To mark the opening of the Colosseum in 80 C.E., the Roman emperor Titus staged a staggering spectacle, flooding the arena with water and bringing in “horses and bulls and some other domesticated animals that had been taught to behave in the liquid element just as on land,” according to the Roman historian Cassius Dio.
“He also brought in people on ships, who engaged in a sea fight there.” The stakes were high: In most naumachia e , as these mock naval battles were called, the participants were prisoners of war or convicted criminals who were expected to fight—perhaps to the death—for the crowd’s amusement. This potentially fatal predicament takes center stage in Gladiator II , Ridley Scott’s new sequel to his blockbuster 2000 film, Gladiator .
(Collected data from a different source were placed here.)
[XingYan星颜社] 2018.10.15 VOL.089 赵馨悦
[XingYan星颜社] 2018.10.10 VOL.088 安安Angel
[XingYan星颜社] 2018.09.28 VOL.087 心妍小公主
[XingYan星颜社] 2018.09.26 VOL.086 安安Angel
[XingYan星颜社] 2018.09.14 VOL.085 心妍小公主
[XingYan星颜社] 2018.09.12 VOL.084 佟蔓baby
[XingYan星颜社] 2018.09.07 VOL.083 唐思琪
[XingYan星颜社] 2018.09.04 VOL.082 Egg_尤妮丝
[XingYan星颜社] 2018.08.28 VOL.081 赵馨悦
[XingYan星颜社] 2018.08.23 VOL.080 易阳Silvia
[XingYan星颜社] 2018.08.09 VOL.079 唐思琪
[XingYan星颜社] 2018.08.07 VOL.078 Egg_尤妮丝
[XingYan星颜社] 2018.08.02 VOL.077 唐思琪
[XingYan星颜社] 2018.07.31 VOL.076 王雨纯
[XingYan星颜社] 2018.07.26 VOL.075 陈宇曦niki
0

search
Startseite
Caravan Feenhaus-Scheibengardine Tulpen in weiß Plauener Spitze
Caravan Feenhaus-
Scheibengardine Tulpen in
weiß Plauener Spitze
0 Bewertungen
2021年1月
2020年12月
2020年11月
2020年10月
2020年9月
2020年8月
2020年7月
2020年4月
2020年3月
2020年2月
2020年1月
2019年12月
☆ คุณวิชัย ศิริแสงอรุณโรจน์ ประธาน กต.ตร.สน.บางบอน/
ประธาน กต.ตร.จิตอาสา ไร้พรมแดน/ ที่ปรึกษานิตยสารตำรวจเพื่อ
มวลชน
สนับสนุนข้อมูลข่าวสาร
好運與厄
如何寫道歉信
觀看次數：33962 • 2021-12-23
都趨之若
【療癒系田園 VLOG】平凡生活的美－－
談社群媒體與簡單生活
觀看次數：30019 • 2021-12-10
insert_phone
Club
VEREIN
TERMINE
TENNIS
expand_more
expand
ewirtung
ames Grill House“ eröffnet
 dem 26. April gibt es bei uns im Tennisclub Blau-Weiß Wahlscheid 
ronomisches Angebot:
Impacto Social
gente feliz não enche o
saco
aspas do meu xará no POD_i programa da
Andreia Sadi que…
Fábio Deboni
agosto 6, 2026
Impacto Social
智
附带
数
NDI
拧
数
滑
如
In the movie’s trailer , an archer takes aim at an enemy soldier, firing an arrow that sends the man plunging over the side of his ship—and into the waiting jaws of a shark. (Despite Scott’s insistence that the Romans would have had no trouble trapping “a couple of sharks in a net from the sea,” historians have pointed out that no evidence supports the animal’s presence in the ancient amphitheater.) Aquatic apex predators aren’t the only challenge faced by Gladiator II ’s Lucius Verus (played by Paul Mescal).
The film, which takes place around 20 years after the events of Gladiator , also pits Lucius against a rhinoceros , a monkey and hordes of fellow gladiators, not to mention an invading army, power-h.